Am 21. Mai 2016 findet der zweite, bundesweite „Tag der Städtebauförderung“ statt. Der Aktionstag wurde 2015 ins Leben gerufen, um einer breiten Öffentlichkeit die Projekte der Städtebauförderung in den Kommunen näher zu bringen.

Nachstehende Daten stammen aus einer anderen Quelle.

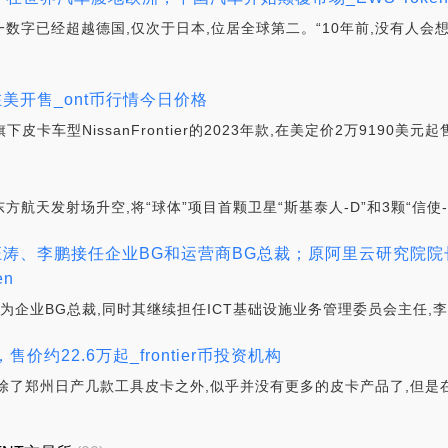
这一数字已经超越德国,仅次于日本,位居全球第二。“10年前,没有人
tier，在美开售_ont币行情今日价格
卡车型NissanFrontier的2023年款,在美定价2万9190美元起
箭从东方航天发射场升空,将“球体”项目首颗卫星“斯基泰人-D”和3颗“信
汪涛、李鹏接任企业BG和运营商BG总裁；原阿里云研究院
en
为企业BG总裁,同时其继续担任ICT基础设施业务管理委员会主任,李
，售价约22.6万起_frontier币投资机构
除了郑州日产几款工具皮卡之外,似乎并没有更多的皮卡产品了,但是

Am morgigen Samstag werden insbesondere auf dem Brühl Boulevard die bisherigen Entwicklungen und Fortschritte bei der Reaktivierung des Quartiers vorgestellt.

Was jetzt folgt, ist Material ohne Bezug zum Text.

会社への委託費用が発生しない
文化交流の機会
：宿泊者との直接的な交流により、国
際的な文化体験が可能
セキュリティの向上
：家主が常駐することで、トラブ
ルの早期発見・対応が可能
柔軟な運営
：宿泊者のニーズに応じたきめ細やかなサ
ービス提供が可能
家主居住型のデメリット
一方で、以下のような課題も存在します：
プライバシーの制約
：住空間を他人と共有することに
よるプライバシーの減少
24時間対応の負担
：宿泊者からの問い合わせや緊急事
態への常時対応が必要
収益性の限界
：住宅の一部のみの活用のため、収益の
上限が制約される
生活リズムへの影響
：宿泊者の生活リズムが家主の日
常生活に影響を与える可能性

Die Stadt Chemnitz profitiert aber auch über den Brühl hinaus von den Zuschüssen des Bundes: In den letzten 10 Jahren sind insgesamt ca. 105 Millionen Euro aus den unterschiedlichsten Städtebauprogrammen an Chemnitz ausgereicht worden. Besonders viele Zuschüsse kamen aus den Programmen „Soziale Stadt“, „Stadtumbau Ost“, „Stadtzentrenprogramm“ und dem „Sanierungs- und Entwicklungsprogramm Ost“. Förderschwerpunkte waren dabei neben der Chemnitzer Innenstadt die Stadtgebiete Brühl-Nord, Kaßberg, Schloßchemnitz, Sonnenberg und das Heckert-Gebiet.

Detlef Müller, MdB (SPD), meint dazu: „Die Städtebauförderung hat in Chemnitz geholfen, wichtige Bauprojekte und Umbauprozesse in Gang zu setzen und durchzuführen. Ohne diese Programme hätten einige wichtige Maßnahmen nicht verwirklicht werden können. Wir haben es auf Bundesebene geschafft, das Niveau der Fördervolumen aus dem letzten Jahr beizubehalten, denn der Bedarf an Förderung ist nach wie vor hoch. Für Chemnitz ist die Städtebauförderung eine Erfolgsgeschichte.“

Hintergrund:

Die Städtebauförderung ist seit Jahren eine erfolgreiche und bewährte Gemeinschaftsleistung von Bund, Ländern und Kommunen. Die Mittel unterstützen die Städte und Gemeinden insbesondere beim sozialen, demografischen und ökonomischen Wandel. Die Bundesregierung hat auf der Grundlage des Koalitionsvertrages die Finanzhilfen für die Städtebauförderung im Jahr 2014 auf 700Mio. Euro aufgestockt. Dieses Fördervolumen konnte auch dieses Jahr beibehalten werden.